Training The Beast

I believe that you get to know your animals through working with them. Good training opens up lines of communication that go both ways. To hone my skills, and to really think through what I’m doing, I’m enrolled in the KPA Professional Class. The course is geared for dog trainers, but we’re also expected to have one non-dog species to train. As you know, I have quite a few to chose from! I’m about 40% of the way through the course. Scooter is beyond delighted that after seven years of living here, with his only job that of being cute and pestering Lily, that I’m finally training him. Who knew he’d so eagerly whack his paw on a post-it note when I say target? I’ve also trained Caper, and a goldfish. (I’ve trained the chickens, too, but not for this course.)  I’ve been investigating how this positive reinforcement training applies to horses, so Tonka is learning almost all of the behaviors that I’m teaching Scooter (although Tonka is a tad too big to duck under my bent knee while I’m sitting on the floor!)

There’s one animal here at Little Pond Farm, in the very pond that the place is named for, that I haven’t yet trained. The Beast. My eleven year-old koi.

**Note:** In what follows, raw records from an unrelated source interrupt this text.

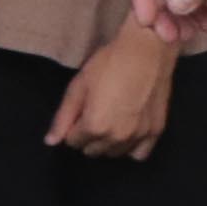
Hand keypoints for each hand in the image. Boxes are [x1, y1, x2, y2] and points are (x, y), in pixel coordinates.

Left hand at [50, 21, 178, 159]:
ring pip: (114, 153)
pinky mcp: (156, 132)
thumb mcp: (78, 86)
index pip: (73, 142)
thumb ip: (63, 117)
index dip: (72, 127)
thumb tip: (50, 141)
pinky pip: (139, 154)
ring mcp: (139, 136)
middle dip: (88, 136)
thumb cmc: (108, 64)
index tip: (79, 112)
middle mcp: (117, 137)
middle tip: (94, 113)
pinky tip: (127, 132)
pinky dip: (130, 147)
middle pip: (93, 150)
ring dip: (107, 142)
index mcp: (94, 126)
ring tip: (110, 120)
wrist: (147, 50)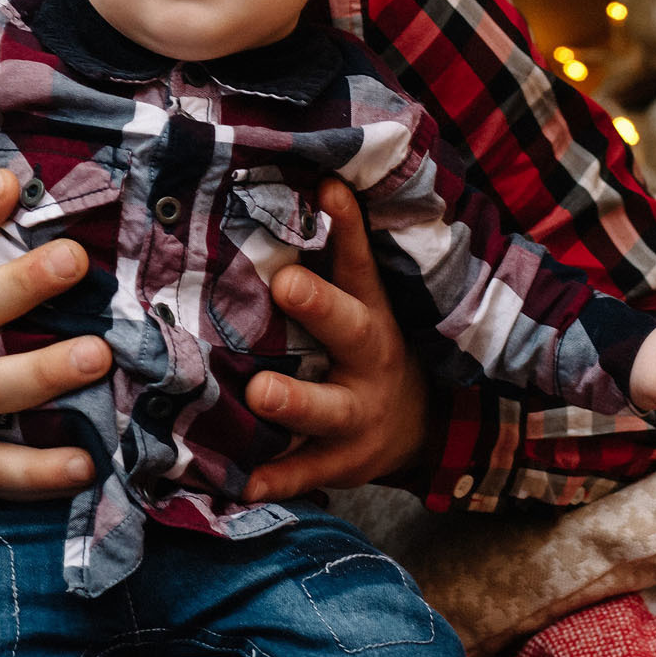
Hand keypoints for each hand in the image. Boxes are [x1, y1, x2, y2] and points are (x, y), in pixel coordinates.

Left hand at [242, 180, 430, 503]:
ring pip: (327, 409)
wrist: (416, 427)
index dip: (346, 228)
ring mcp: (356, 415)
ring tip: (258, 394)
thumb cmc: (364, 345)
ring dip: (293, 401)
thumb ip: (333, 247)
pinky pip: (304, 471)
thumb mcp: (361, 297)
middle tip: (285, 284)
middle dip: (320, 307)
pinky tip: (239, 482)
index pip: (359, 263)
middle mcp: (368, 361)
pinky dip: (274, 478)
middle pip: (351, 331)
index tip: (324, 189)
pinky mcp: (339, 461)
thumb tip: (311, 174)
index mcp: (371, 314)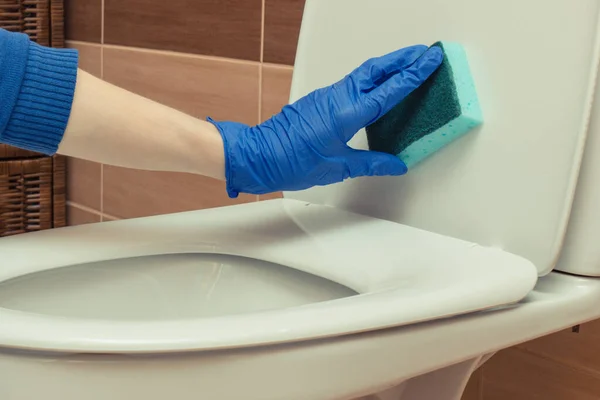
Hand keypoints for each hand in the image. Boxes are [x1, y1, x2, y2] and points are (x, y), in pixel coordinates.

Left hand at [209, 45, 442, 197]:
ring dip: (388, 66)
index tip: (430, 62)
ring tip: (408, 63)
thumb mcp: (337, 167)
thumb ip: (370, 164)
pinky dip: (371, 78)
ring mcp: (327, 96)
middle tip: (426, 54)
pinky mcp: (320, 100)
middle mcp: (337, 98)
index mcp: (346, 114)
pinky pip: (352, 83)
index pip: (388, 91)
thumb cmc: (290, 161)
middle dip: (403, 60)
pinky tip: (378, 85)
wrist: (258, 155)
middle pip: (377, 70)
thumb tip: (395, 164)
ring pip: (364, 73)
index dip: (412, 76)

The Beast has recovered from her summer sunburn.  If anything, she’s larger and more active than ever.

fish in pond

 

She certainly has an appetite that suits her size. The fish get a couple of handfuls of floating pellets daily.

the Beast eating

I decided to get to know the Beast better and to let her get to know me. Asking for a complex trick isn’t necessary, nor is clicker training. I simply use that age-old technique of patience.

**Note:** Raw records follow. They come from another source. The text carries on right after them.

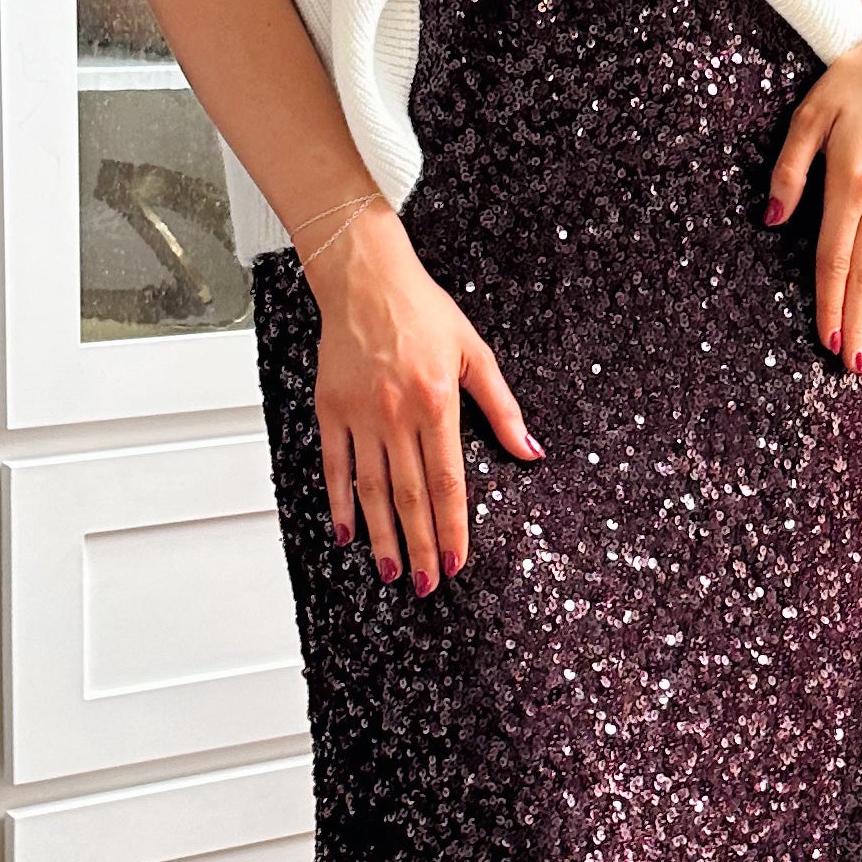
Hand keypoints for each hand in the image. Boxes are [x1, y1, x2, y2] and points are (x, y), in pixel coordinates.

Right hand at [306, 205, 541, 590]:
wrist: (365, 277)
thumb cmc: (423, 311)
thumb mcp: (476, 353)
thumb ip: (503, 409)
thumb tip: (530, 451)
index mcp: (438, 401)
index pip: (449, 482)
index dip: (452, 528)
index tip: (456, 563)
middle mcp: (396, 412)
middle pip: (411, 496)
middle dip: (420, 546)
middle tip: (425, 584)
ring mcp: (360, 413)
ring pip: (372, 489)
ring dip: (382, 536)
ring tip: (390, 571)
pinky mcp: (330, 409)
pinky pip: (334, 466)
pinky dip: (339, 503)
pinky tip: (347, 533)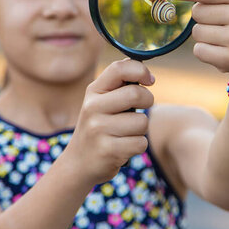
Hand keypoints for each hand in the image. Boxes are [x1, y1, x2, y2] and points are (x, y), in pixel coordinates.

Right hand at [64, 58, 154, 184]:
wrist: (78, 163)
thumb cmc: (98, 128)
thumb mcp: (101, 102)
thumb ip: (118, 85)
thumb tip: (139, 65)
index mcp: (94, 91)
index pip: (119, 69)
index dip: (140, 70)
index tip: (149, 80)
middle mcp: (92, 107)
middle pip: (136, 94)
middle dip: (148, 101)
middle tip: (142, 109)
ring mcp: (98, 129)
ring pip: (142, 122)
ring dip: (141, 129)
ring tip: (125, 133)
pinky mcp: (107, 150)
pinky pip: (140, 143)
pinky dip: (137, 146)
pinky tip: (123, 148)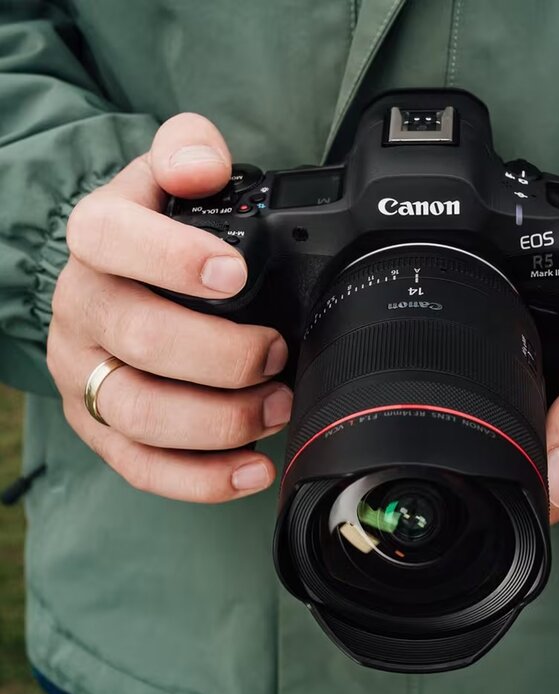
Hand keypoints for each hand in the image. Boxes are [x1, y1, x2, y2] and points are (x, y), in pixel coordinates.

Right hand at [49, 114, 291, 501]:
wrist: (114, 284)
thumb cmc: (154, 235)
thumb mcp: (164, 179)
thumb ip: (186, 151)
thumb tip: (203, 163)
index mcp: (98, 241)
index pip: (113, 241)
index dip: (173, 257)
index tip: (236, 272)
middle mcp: (83, 308)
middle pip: (142, 340)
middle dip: (223, 355)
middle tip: (277, 354)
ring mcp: (87, 374)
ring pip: (142, 413)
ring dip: (221, 420)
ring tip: (276, 408)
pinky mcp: (102, 426)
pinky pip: (142, 466)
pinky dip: (201, 478)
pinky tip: (252, 469)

I bought some shrimp pellets. They don’t float, so I can hold out my hand underwater, with them in my palm. I wait. The Beast comes. She has big eyes. She looks at me. She looks at the food. I let a few trickle down to the rocks. She eats. She comes closer. She’s willing to say hello when there are shrimp pellets involved.

I wonder where the conversation will go.

feeding koi

 

(Steve caught this moment with his iPhone and the bird-spotting scope that’s in his office.)

Comments:

  1. Your koi pond is absolutely beautiful! We had a manmade pond for a while on our previous farm, but it had so many issues we gave up on it.. leak in the liners, more than once or twice… overgrowth of pond flora, leaves piling up at an alarming rate… filter died, etc.etc. So we gave up on it. I love how natural and clean/clear yours looks! Must take a lot of work, good job.

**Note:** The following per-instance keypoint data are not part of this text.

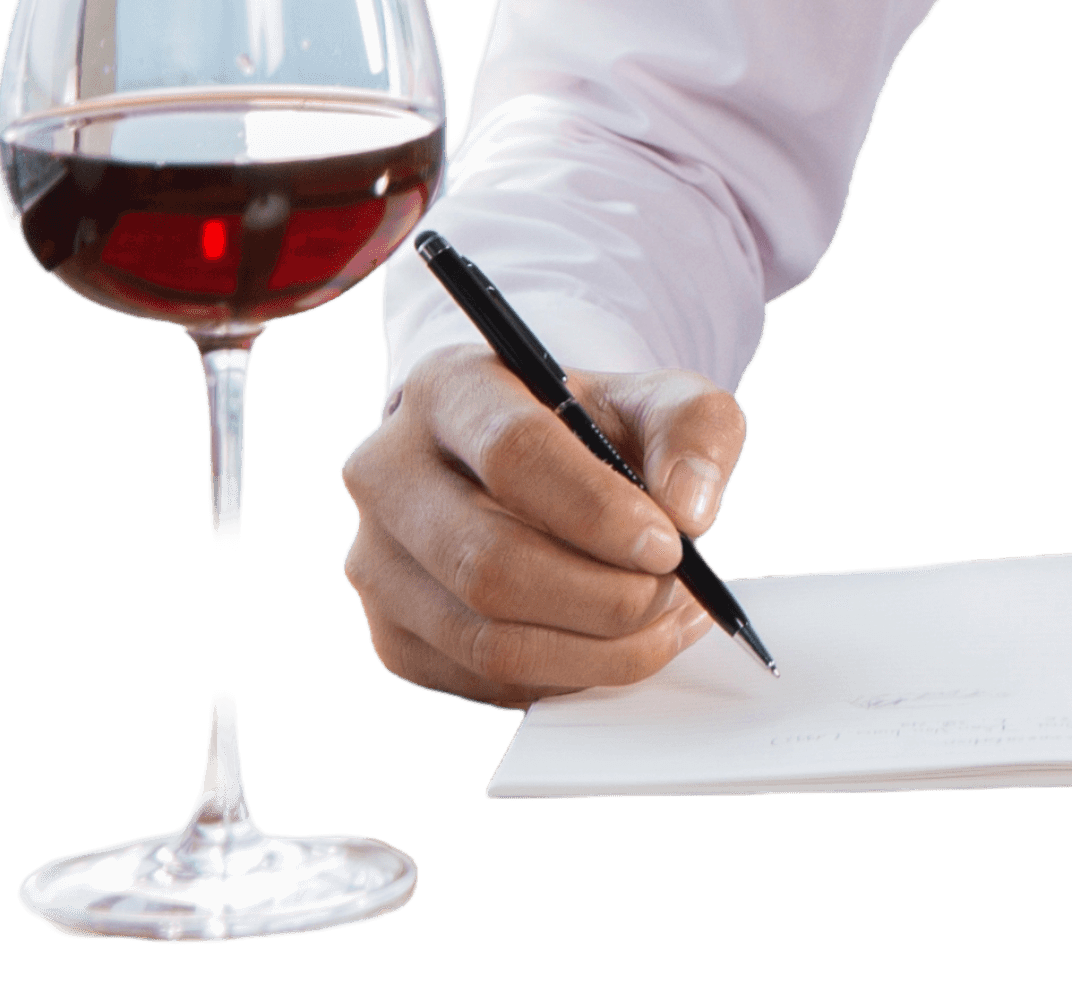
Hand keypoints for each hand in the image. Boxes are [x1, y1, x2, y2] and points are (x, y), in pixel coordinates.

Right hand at [339, 351, 747, 707]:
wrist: (536, 473)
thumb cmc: (594, 432)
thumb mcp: (659, 402)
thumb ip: (694, 431)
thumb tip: (688, 509)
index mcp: (448, 388)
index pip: (513, 453)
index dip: (597, 511)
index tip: (669, 546)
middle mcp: (387, 474)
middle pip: (491, 565)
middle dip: (604, 597)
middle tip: (675, 593)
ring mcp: (377, 563)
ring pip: (486, 640)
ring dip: (597, 651)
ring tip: (665, 623)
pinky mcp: (393, 637)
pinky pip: (484, 682)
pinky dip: (568, 677)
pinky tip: (618, 645)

    • Not a lot of work! Double liner, so it’s sturdy. Behind that big rock is four feet of gravel that the water filters through. Naturally cleans itself. I never use chemicals.

  2. Steve’s lovely photograph looks like a Japanese painting. I also enjoyed your August calendar photograph of the Beast and her minions in the lily pond – so very tranquil. I noticed in today’s blog that there was a little white fish, perhaps a Beast-Wanna-Be, in the pond. Does that happen very often? Or maybe I am just seeing something that’s not there!

    Now it is September and I glance up every day at Scooter and smile. Glad to hear that he loves school; we always knew he was Scooter the Scholar. Now Terry, see what you can do with Agatha!

  3. I love that photograph of the hand and the Beast. It brings to mind those “keyhole shots” in silent movies, meant to direct the audience to something small but important.